KVM_EXIT_HLT - The guest executed the hlt instruction, which we can use as an indication to stop the VM
KVM_EXIT_IO - The guest performed some I/O on a serial port, we will implement a handler for this in the next section

Some assembly required

Now, we will write a simple 16-bit assembly program to print the string Hello, KVM!:

; Output to port 0x3f8
mov dx, 0x3f8

; Store the address of the message in bx, so we can increment it
mov bx, message

loop:
    ; Load a byte from `bx` into the `al` register
    mov al, [bx]

    ; Jump to the `hlt` instruction if we encountered the NUL terminator
    cmp al, 0
    je end

    ; Output to the serial port
    out dx, al
    ; Increment `bx` by one byte to point to the next character
    inc bx

    jmp loop

end:
    hlt

message:
    db "Hello, KVM!", 0

Build it with nasm -fbin hello.S -o hello

Now, every time we hit the out instruction, it will generate a VMexit, and we'll be able to print out the character:

         unsafe {
             match (*kvm_run).exit_reason {
                 KVM_EXIT_HLT => break,
-                KVM_EXIT_IO => { /* Handle IO here */ }
+                KVM_EXIT_IO => {
+                    let port = (*kvm_run).__bindgen_anon_1.io.port;
+                    let offset = (*kvm_run).__bindgen_anon_1.io.data_offset as usize;
+                    let character = *((kvm_run as *const u8).add(offset)) as char;
+
+                    println!("Port: {port:#x}, Char: {character}");
+                }
                 reason => panic!("Unhandled exit reason: {reason}"),
             }
         }

Accessing kvm_run without any abstractions is quite unwieldy.
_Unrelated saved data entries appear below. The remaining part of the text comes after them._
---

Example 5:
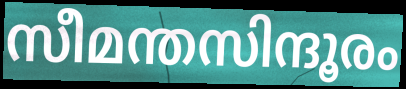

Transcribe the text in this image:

സീമന്തസിന്ദൂരം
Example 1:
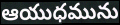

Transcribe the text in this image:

ఆయుధమును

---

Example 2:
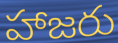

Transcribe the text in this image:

హాజరు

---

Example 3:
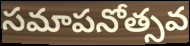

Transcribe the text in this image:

సమాపనోత్సవ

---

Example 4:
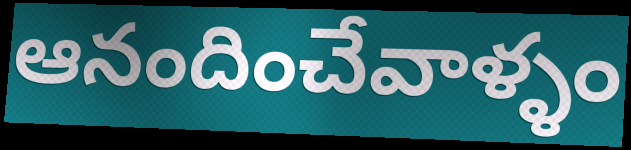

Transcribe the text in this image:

ఆనందించేవాళ్ళం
The __bindgen_anon_* fields are generated by bindgen as anonymous unions cannot be represented in the same manner in Rust as they are in C, since only one field can be active at a time.
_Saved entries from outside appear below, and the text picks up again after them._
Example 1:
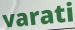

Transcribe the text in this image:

varati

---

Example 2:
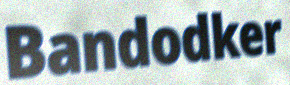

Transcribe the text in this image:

Bandodker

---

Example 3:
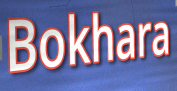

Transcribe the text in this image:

Bokhara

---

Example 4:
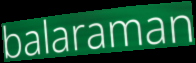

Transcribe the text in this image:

balaraman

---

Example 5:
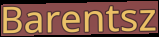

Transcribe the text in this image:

Barentsz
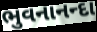
ભુવનાનન્દા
The io.port field tells us the target port, and io.data_offset gives us the offset into the kvm_run mapping where we can find the written byte, which we use to perform some pointer arithmetic to get the final result:

$ cargo run -- hello
    Finished dev [unoptimized + debuginfo] target(s) in 0.01s
     Running `target/debug/intro hello`
Port: 0x3f8, Char: H
Port: 0x3f8, Char: e
Port: 0x3f8, Char: l
Port: 0x3f8, Char: l
Port: 0x3f8, Char: o
Port: 0x3f8, Char: ,
Port: 0x3f8, Char:  
Port: 0x3f8, Char: K
Port: 0x3f8, Char: V
Port: 0x3f8, Char: M
Port: 0x3f8, Char: !

Now obviously, there is quite a bit of overhead when emulating hardware in this manner, as every interaction will cause a VMexit. virtio devices are much more efficient, though we won't be covering them in this post.

Conclusion

In this post, we covered a small overview of the Linux KVM API, and implemented a hello-world esque hypervisor. In the next posts, we'll be exploring long mode, paging, and implementing the Linux boot protocol to boot a small Linux kernel image. The code for this blog can be found here.